Parsoid/Interfacing with MW API

From mediawiki.org

Ideas for the support of parser functions, magic variables, tag extensions. Imported from etherpad:ParserNotesExtensions.

Some old notes: https://www.mediawiki.org/wiki/Wikitext_parser/Environment

Fallback for functions, tag hooks not implemented in JS side:

  • send it through to MediaWIki API for parsing (e.g. http://muppet.wikia.com/api.php?action=parse&text=123)
    • tag hooks: return HTML, can probably use existing parse API for that for now
    • parser functions
      • ideally we want to get wikitext back
      • fallback to return HTML would work in some, but not all cases
        • can flatten HTML, so this probably is workable enough

Things would need to be added to API:

  • need to get a list of registered tag, function hooks!
  • get character mappings for variants?
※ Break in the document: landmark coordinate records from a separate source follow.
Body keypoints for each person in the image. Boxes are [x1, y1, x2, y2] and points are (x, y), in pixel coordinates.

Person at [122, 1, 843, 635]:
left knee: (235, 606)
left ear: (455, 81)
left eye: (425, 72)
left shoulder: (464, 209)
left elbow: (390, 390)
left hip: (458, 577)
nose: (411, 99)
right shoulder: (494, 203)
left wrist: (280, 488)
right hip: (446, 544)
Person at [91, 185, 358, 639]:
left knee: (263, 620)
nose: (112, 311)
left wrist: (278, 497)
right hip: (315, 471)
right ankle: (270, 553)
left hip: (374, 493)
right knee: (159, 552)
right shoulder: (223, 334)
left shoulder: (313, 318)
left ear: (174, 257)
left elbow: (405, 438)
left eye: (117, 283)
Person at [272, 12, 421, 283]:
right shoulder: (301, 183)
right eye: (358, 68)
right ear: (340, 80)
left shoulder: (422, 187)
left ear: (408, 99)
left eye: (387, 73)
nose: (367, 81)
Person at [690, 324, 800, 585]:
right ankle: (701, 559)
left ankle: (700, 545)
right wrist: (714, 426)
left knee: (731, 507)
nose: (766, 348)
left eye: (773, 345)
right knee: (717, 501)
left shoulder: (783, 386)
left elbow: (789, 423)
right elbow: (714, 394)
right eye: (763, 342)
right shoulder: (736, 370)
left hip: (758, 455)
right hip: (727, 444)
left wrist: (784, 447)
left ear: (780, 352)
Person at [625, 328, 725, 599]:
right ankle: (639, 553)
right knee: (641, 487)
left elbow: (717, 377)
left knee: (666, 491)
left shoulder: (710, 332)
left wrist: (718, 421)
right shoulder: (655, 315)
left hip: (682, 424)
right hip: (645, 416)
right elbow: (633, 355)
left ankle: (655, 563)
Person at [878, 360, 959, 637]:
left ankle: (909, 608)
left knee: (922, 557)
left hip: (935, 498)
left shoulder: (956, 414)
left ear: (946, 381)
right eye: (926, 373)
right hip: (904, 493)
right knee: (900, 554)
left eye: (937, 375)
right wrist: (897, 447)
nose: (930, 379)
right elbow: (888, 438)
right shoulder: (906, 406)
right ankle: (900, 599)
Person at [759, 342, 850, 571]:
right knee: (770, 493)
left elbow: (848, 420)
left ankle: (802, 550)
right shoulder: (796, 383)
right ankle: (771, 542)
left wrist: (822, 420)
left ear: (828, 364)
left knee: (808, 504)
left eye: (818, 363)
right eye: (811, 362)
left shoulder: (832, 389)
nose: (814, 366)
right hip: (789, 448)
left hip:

Language variants! Character mapping stuff

Things likely to be problematic:

  • link cache manipulation
    • we _may_ be able to get this from api parse already, check
  • adding styles/JS modules
    • ^ may be able to get this out of parser output info though (or from OutputPage/$wgOut) ParserOutput?
  • things like ref that store data and retrieve it -- would have to parse them all together or something?
    • could try: place all the items together in the document with <div> wrappers, then extract them back out after parse
      • also saves time to make a single request

Tag hook and parser function rendering[edit]

So potential:

  1. anything that can be rendered in pure JS, do it
  2. use a list of available parser & tag hooks to see what can be rendered as fallback through PHP
  3. if we have one or more items to render:
    1. bundle each one up in a uniquely-identified <div id="...">
    2. render the lot through API...
    3. extract the divs back from the returned HTML
    4. extract ResourceLoader modules, added links from the metadata
    5. if divs turn out to be problematic, could also use hash text as separators: [1]

Saving[edit]

Note: planning to skip over unchanged bits and resplice when saving; this will let us ensure that source code doesn't get normalized unexpectedly (dirty diffs done dirt cheap). This should work pretty well since we have source data in the tokens.

Template splitting[edit]

Token transformation mostly working for templates... unsure so far what might not work (needs more testing, especially on dumps)

Get stats on function usage![edit]

First pass: pull counts from XML data dump Second pass: compare with template usage, multiply

  • usage counts are in database
    • ??: view counts for pages
  • multiply by view counts?

Note: lua or JS templates[edit]

Rendering of them server-side should be pretty straightforward similar to the extension rendering above.